(Dataset entries)
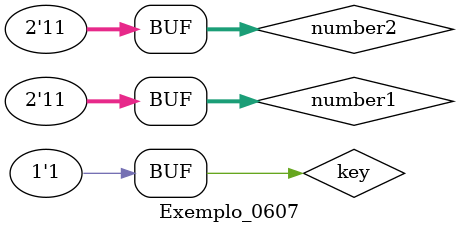
<source format=v>

module mux2inputs(input [1:0] inputArray, input key, output selectedInput);

    assign selectedInput = inputArray[key];

endmodule

// if key = 0, operation is number1 == number2
// if key = 1, operation is number1 != number2
module equals_or_not_equals_checker(input [1:0] number1, input [1:0] number2, input key, output equals_or_not_equals_result);

    wire not_digit0_of_number1, not_digit1_of_number1;
    wire not_digit0_of_number2, not_digit1_of_number2;
	
	not not11(not_digit0_of_number1, number1[0]);
	not not21(not_digit1_of_number1, number1[1]);
	not not12(not_digit0_of_number2, number2[0]);
	not not22(not_digit1_of_number2, number2[1]);
	
	wire and1_result, and2_result, and3_result, and4_result;
	
	and and1(and1_result, not_digit0_of_number1, not_digit1_of_number1, not_digit0_of_number2, not_digit1_of_number2);
	and and2(and2_result, not_digit0_of_number1, number1[1], not_digit0_of_number2, number2[1]);
	and and3(and3_result, number1[0], number1[1], number2[0], number2[1]);
	and and4(and4_result, number1[0], not_digit1_of_number1, number2[0], not_digit1_of_number2);
	
	wire equals_result, not_equals_result;
	// esta porta or fornece o valor logico da igualdade entre os numeros
	or equals(equals_result, and1_result, and2_result, and3_result, and4_result);
	not not_equals(not_equals_result, equals_result);
	
	mux2inputs mux2( { not_equals_result, equals_result }, key, equals_or_not_equals_result );

endmodule

// if key = 0, operation is number1 > number2
// if key = 1, operation is number1 < number2
module greater_or_smaller_checker(input [1:0] number1, input [1:0] number2, input key, output greater_or_smaller_result);

    wire not_digit0_of_number2, not_digit1_of_number2;
	
	not not02(not_digit0_of_number2, number2[0]);
	not not12(not_digit1_of_number2, number2[1]);
	
	wire and1_result, and2_result, and3_result;
	
	and and1(and1_result, number1[0], not_digit1_of_number2, not_digit0_of_number2);
	and and2(and2_result, number1[1], number1[0], not_digit0_of_number2);
	and and3(and3_result, number1[1], not_digit1_of_number2);
	
	wire number1_greater_than_number2_result, number1_not_greater_than_number2_result;
	// esta porta or fornece o valor logico de number1 > number2
	or number1_greater_than_number2(number1_greater_than_number2_result, and1_result, and2_result, and3_result);
	not number1_not_greater_than_number2(number1_not_greater_than_number2_result, number1_greater_than_number2_result);
	
	wire number1_not_equals_number2_result;
	// checa se os dois numeros sao diferentes
	equals_or_not_equals_checker number1_not_equals_number2(number1, number2, 1'b1, number1_not_equals_number2_result);
	
	wire number1_smaller_than_number2_result;
	// number1 so' e' menor que number2 se number1 nao' e' maior nem igual a number2
	and number1_smaller_than_number2(number1_smaller_than_number2_result, number1_not_greater_than_number2_result, number1_not_equals_number2_result);
	
	mux2inputs result_selector( { number1_smaller_than_number2_result, number1_greater_than_number2_result }, key, greater_or_smaller_result );

endmodule

module Exemplo_0607;

	// ------------------------- data definition
	reg [1:0] number1;
	reg [1:0] number2;
	reg key;
	wire greater_or_smaller_result;
	
	greater_or_smaller_checker greater_or_smaller_checker1(number1, number2, key, greater_or_smaller_result);
	
	// ------------------------- main part
	initial
	begin : main
		$display("");
		$display("Exemplo_0607 - Axell Brendow - 631822");
		$display("");
		$display("key = 0  -->  greater than is used");
		$display("key = 1  -->  smaller than is used");
		$display("");
		
		// projecting module tests
		$monitor("(%2b, %2b) = %b", number1, number2, greater_or_smaller_result);
		
		$display("\nfor key = 0\n");
		   number1 = 2'b00; number2 = 2'b00; key = 0;
		#1                  number2 = 2'b01;
		#1                  number2 = 2'b10;
		#1                  number2 = 2'b11;
		
		#1 $display("");
		   number1 = 2'b01; number2 = 2'b00; key = 0;
		#1                  number2 = 2'b01;
		#1                  number2 = 2'b10;
		#1                  number2 = 2'b11;
		
		#1 $display("");
		   number1 = 2'b10; number2 = 2'b00; key = 0;
		#1                  number2 = 2'b01;
		#1                  number2 = 2'b10;
		#1                  number2 = 2'b11;
		
		#1 $display("");
		   number1 = 2'b11; number2 = 2'b00; key = 0;
		#1                  number2 = 2'b01;
		#1                  number2 = 2'b10;
		#1                  number2 = 2'b11;
		
		#1 $display("\n-----------------------\n");
		$display("\nfor key = 1\n");
		   number1 = 2'b00; number2 = 2'b00; key = 1;
		#1                  number2 = 2'b01;
		#1                  number2 = 2'b10;
		#1                  number2 = 2'b11;
		
		#1 $display("");
		   number1 = 2'b01; number2 = 2'b00; key = 1;
		#1                  number2 = 2'b01;
		#1                  number2 = 2'b10;
		#1                  number2 = 2'b11;
		
		#1 $display("");
		   number1 = 2'b10; number2 = 2'b00; key = 1;
		#1                  number2 = 2'b01;
		#1                  number2 = 2'b10;
		#1                  number2 = 2'b11;
		
		#1 $display("");
		   number1 = 2'b11; number2 = 2'b00; key = 1;
		#1                  number2 = 2'b01;
		#1                  number2 = 2'b10;
		#1                  number2 = 2'b11;
	end
	
endmodule
</source>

__EXERCISE AIM__: Your answer should consist solely of the lines above from the line with "number1[1], not_digit0_of_number2, number2[1]);" to the line with "de number1 > number2", both included, reproduced exactly.

__REPLY__:
	and and2(and2_result, not_digit0_of_number1, number1[1], not_digit0_of_number2, number2[1]);
	and and3(and3_result, number1[0], number1[1], number2[0], number2[1]);
	and and4(and4_result, number1[0], not_digit1_of_number1, number2[0], not_digit1_of_number2);
	
	wire equals_result, not_equals_result;
	// esta porta or fornece o valor logico da igualdade entre os numeros
	or equals(equals_result, and1_result, and2_result, and3_result, and4_result);
	not not_equals(not_equals_result, equals_result);
	
	mux2inputs mux2( { not_equals_result, equals_result }, key, equals_or_not_equals_result );

endmodule

// if key = 0, operation is number1 > number2
// if key = 1, operation is number1 < number2
module greater_or_smaller_checker(input [1:0] number1, input [1:0] number2, input key, output greater_or_smaller_result);

    wire not_digit0_of_number2, not_digit1_of_number2;
	
	not not02(not_digit0_of_number2, number2[0]);
	not not12(not_digit1_of_number2, number2[1]);
	
	wire and1_result, and2_result, and3_result;
	
	and and1(and1_result, number1[0], not_digit1_of_number2, not_digit0_of_number2);
	and and2(and2_result, number1[1], number1[0], not_digit0_of_number2);
	and and3(and3_result, number1[1], not_digit1_of_number2);
	
	wire number1_greater_than_number2_result, number1_not_greater_than_number2_result;
	// esta porta or fornece o valor logico de number1 > number2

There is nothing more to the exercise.